Joseph, Fernand Henri Léger est né le 4 février 1881 à Argentan (Orne). Son père, marchand de bœufs, meurt en 1884. Fils unique, il est élevé par sa mère Marie-Adèle Daunou, d’un caractère plutôt effacé et très pieuse.

Si mon père avait vécu quelques années de plus, j’aurais été comme lui un marchand de boeufs. C’est sûr. J’étais costaud, j’aimais aller dans les herbages voir les bœufs. C’est étonnant la vie des grands éleveurs… J’ai passé toute mon enfance en Normandie, cela m’a donné des bases solides, rudes.
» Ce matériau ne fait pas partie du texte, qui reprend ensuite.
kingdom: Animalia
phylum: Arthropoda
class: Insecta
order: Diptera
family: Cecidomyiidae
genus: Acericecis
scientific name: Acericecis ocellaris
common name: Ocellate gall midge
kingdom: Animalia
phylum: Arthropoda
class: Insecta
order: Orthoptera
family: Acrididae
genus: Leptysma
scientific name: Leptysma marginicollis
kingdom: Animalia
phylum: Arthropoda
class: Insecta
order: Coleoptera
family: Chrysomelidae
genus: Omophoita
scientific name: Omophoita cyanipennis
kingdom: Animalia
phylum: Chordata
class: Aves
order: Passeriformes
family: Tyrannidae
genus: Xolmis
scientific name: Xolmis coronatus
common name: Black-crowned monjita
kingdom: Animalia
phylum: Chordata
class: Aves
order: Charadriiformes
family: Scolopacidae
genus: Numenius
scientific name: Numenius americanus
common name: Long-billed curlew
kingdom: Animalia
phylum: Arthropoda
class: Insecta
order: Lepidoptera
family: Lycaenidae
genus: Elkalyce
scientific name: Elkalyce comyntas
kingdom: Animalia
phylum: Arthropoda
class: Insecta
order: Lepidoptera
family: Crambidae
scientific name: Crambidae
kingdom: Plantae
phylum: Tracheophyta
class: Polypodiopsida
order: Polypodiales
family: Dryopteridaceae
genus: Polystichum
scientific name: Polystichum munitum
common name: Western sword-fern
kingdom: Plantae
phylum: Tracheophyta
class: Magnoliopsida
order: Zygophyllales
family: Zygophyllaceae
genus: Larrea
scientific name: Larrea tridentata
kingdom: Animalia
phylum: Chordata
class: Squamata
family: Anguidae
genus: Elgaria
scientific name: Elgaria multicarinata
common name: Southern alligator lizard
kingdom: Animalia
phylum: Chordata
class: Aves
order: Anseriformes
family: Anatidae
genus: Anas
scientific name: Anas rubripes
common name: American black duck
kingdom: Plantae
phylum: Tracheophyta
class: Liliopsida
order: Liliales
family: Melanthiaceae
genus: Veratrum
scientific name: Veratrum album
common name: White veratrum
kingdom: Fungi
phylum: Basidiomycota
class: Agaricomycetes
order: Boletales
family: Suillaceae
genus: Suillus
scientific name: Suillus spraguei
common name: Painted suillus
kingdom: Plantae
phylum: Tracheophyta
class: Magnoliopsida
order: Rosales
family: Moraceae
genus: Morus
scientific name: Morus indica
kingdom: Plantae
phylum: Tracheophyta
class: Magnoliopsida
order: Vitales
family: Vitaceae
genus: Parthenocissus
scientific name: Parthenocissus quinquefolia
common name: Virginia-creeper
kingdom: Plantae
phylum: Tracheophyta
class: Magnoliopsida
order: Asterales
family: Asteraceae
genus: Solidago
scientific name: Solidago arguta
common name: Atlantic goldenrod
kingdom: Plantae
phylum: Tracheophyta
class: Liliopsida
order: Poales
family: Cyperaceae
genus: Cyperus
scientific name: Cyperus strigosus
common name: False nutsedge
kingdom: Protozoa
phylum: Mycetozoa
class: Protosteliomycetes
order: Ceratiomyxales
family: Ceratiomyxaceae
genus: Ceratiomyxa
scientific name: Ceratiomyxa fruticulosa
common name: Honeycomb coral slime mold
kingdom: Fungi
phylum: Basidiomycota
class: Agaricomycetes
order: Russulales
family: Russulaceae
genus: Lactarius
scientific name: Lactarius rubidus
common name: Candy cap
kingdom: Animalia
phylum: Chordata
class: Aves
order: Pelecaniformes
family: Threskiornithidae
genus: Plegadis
Entretient avec D. Vallier Intérieur de l’art.

1897

Fernand Léger reconnait volontiers qu’il était un élève peu studieux et que ses intérêts se portaient uniquement sur le dessin et la gymnastique ! Ce qui explique qu’après être passé par le collège d’Argentan (collège de Mezeray) sa mère décide de l’envoyer en pension au collège religieux de Tinchebray.

Il reçoit avec André Mare et Henri Viel ses premières leçons de dessin chez M. Corbin, décorateur local. Contre l’avis de sa famille, il commence un apprentissage en architecture, travaillant d’abord à Argentan puis chez un architecte à Caen pendant deux ans. En 1900, il monte à Paris rejoindre ses camarades d’Argentan avant de faire son service militaire dans le 2ème régiment du Génie à Versailles jusqu’en 1903.

Suite à un soupçon de tuberculose, il fait deux séjours en Corse, en hiver 1906/1907 à Belgodère chez son ami Henri Viel, puis en 1908 à l’Île-Rousse, au Château Piccioni.

Sensible à la lumière méditerranéenne, il peint des paysages dont cinq sont présentés en octobre 1907 au Salon d’automne où il découvre l’œuvre de Paul Cézanne. Son influence est décisive et il suit son exemple en travaillant sur les volumes.

La période impressionniste est peu connue car Fernand Léger a détruit toutes ses œuvres en 1909. Restent seulement les cadeaux qu’il avait faits à ses amis.

Ses premières peintures sont marquées par l’impressionnisme, Le Jardin de ma mère, 1905, et Le Portrait de l’oncle, 1905 (Musée national Fernand Léger, Biot). En octobre, il partage un atelier avec André Mare.